While handmade fishballs are not exactly uncommon in Singapore (but it is getting rarer), this stall goes the extra distance by hand-making their other fish paste items of flat fish rulers and fish veg rolls as well.

Hand-making such items is almost unheard of when it comes to handmade fishball noodle stalls in Singapore.

 

Started by Lim Jian Hua, now 61, the recipe for the fishballs, fish paste items and the noodles comes from his father.

Lim started working at his father’s noodle factory in his teens before switching over to making fishballs when the factory closed down.
He stayed in the business for 23 years, running five fishball noodle stalls and a fishball factory at the height of his success.

Due to the last economic downturn, the business had to be paired down to make ends meet and now his stall at Pandan Gardens — which was started in 2015 — is the only one left.

He now runs the stall with his 30-year-old daughter, Jean, who quit her full-time admin job to do marketing and front-of-house.

 

When it comes to handmade fishballs, Ah Hua’s version is as good as it gets — it’s made the previous evening for the next day’s business and is made by Lim himself using 100 per cent yellowtail fish.

It comes nicely salted with a juicy, soft firmness and he makes two varieties — plain salted and one mixed with flecks of tee po (dried sole fish) to give it a little bit more savoury punch.

 

Like all fishball noodle stalls, Ah Hua’s fishballs can be had with any sort of noodles either dry or with soup but the dry version ($3/4/5) is arguably the bigger highlight as it is dressed in a captivating sauce that has a very gritty, earthy chilli sambal flavour and nice liberal lard notes.

There is a less-is-more approach with very little sweetness or sour vinegar notes, which is very refreshing for a fishball noodle dish.
That said, the dressing can come a little light in the salt department sometimes but when eaten with the generously salted fishballs, it balances right out.

 

The other must-try dish is their Signature (as it is written on their signboard; $5) which is bee tai mak (rat’s tails, rice noodles) dressed in a simple sauce of lard, possibly onion oil, tang chai (preserved cabbage) and fish sauce.

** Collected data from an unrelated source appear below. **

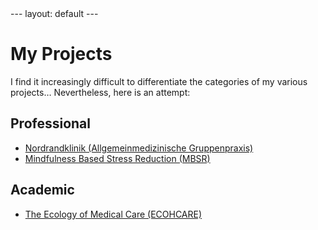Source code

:# Export needs to be to HTML with ’Body only’ directive.
#+BEGIN_HTML
---
layout: default
---
#+END_HTML

* My Projects
  I find it increasingly difficult to differentiate the categories of my various projects… Nevertheless, here is an attempt:
  
** Professional 

- [[http://www.nordrandklinik.at][Nordrandklinik (Allgemeinmedizinische Gruppenpraxis)]]
- [[http://mbsr.at][Mindfulness Based Stress Reduction (MBSR)]]

** Academic 

-  [[http://www.ecohcare.at][The Ecology of Medical Care (ECOHCARE)]]

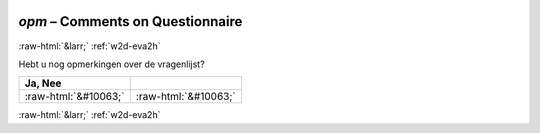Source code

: .. _w2d-opm:

 
 .. role:: raw-html(raw) 
        :format: html 

`opm` – Comments on Questionnaire
=================================


:raw-html:`&larr;` :ref:`w2d-eva2h` 


Hebt u nog opmerkingen over de vragenlijst?

.. csv-table::
   :delim: |
   :header: Ja, Nee

           :raw-html:`&#10063;`|:raw-html:`&#10063;`

.. image:: ../_screenshots/w2-opm.png


:raw-html:`&larr;` :ref:`w2d-eva2h` 

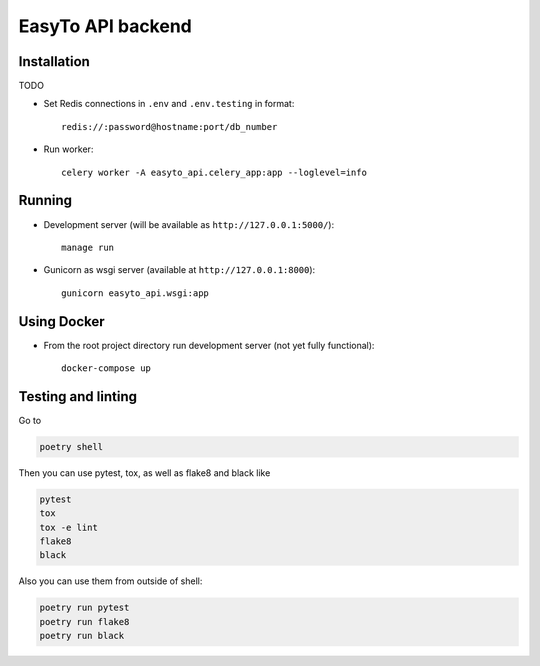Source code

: EasyTo API backend
==================

Installation
------------

TODO

* Set Redis connections in ``.env`` and ``.env.testing`` in format::

    redis://:password@hostname:port/db_number

* Run worker::

    celery worker -A easyto_api.celery_app:app --loglevel=info

Running
-------

* Development server (will be available as ``http://127.0.0.1:5000/``)::

    manage run

* Gunicorn as wsgi server (available at ``http://127.0.0.1:8000``)::

    gunicorn easyto_api.wsgi:app

Using Docker
------------

* From the root project directory run development server (not yet fully functional)::

    docker-compose up

Testing and linting
-------------------

Go to

.. code::

    poetry shell

Then you can use pytest, tox, as well as flake8 and black like

.. code::

    pytest
    tox
    tox -e lint
    flake8
    black

Also you can use them from outside of shell:

.. code::

    poetry run pytest
    poetry run flake8
    poetry run black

Here is where they serve their handmade fish paste items of flat fish rulers and fish veg rolls which is incredibly rare these days.

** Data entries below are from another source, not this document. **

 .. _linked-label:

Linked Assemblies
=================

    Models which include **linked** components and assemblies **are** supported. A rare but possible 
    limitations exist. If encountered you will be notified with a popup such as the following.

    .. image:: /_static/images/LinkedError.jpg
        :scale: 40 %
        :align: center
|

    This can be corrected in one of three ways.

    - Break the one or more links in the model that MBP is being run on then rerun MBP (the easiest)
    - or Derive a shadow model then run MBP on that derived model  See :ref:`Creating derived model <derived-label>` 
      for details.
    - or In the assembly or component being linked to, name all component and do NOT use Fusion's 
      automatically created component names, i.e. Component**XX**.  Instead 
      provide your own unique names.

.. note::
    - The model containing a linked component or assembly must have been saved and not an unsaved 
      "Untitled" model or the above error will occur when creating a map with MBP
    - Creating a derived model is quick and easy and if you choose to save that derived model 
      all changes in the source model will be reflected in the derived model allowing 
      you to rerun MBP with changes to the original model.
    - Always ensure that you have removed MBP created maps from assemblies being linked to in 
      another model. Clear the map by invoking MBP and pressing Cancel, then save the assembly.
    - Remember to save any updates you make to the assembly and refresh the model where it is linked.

Almost no fishball noodle stall we know of hand-makes them anymore, only here.

As a side note, if a fishball noodle stall does go the handmade route, they normally concentrate their efforts on making the more popular fishballs and/or he giao (fish dumplings) instead of these other fish paste items.

 

The resultant flavour is pretty amazing — juicy, springy fish paste — plain and shaped flat — or wrapped in a roll with carrot sticks and chinese parsley stems. It’s like the frozen variety you get from the supermarket or at cheap steamboat places but ten times nicer.
The overall flavour of the dish is interesting, a bit delicate but in a good way — it allows the flavour of the ingredients (fish paste items, minced pork and bean sprouts) to shine through.

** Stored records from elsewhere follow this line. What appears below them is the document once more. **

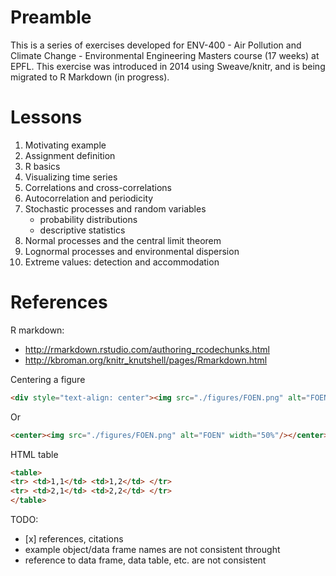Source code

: 
* Preamble

This is a series of exercises developed for ENV-400 - Air Pollution and Climate Change - Environmental Engineering Masters course (17 weeks) at EPFL. This exercise was introduced in 2014 using Sweave/knitr, and is being migrated to R Markdown (in progress).

* Lessons

1. Motivating example
2. Assignment definition
3. R basics
4. Visualizing time series
5. Correlations and cross-correlations
6. Autocorrelation and periodicity
7. Stochastic processes and random variables 
   * probability distributions
   * descriptive statistics
8. Normal processes and the central limit theorem
9. Lognormal processes and environmental dispersion
10. Extreme values: detection and accommodation

* References

R markdown:

- http://rmarkdown.rstudio.com/authoring_rcodechunks.html
- http://kbroman.org/knitr_knutshell/pages/Rmarkdown.html

Centering a figure
#+BEGIN_SRC html
<div style="text-align: center"><img src="./figures/FOEN.png" alt="FOEN" width="50%"/></div>
#+END_SRC
Or

#+BEGIN_SRC html
<center><img src="./figures/FOEN.png" alt="FOEN" width="50%"/></center>
#+END_SRC

HTML table
#+BEGIN_SRC html
<table>
<tr> <td>1,1</td> <td>1,2</td> </tr>
<tr> <td>2,1</td> <td>2,2</td> </tr>
</table>
#+END_SRC

TODO:

- [x] references, citations
- example object/data frame names are not consistent throught
- reference to data frame, data table, etc. are not consistent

If you ask them for chilli, they will serve you only sliced chilli padi and insist on no added soy sauce as they feel it ruins the delicate flavour combination of the dish.

They used to add he giao into the dish but it seems to have been phased out in recent months. A pity.

If you have stomach for only one dish, make it this one. It’s worth coming halfway across the country for this.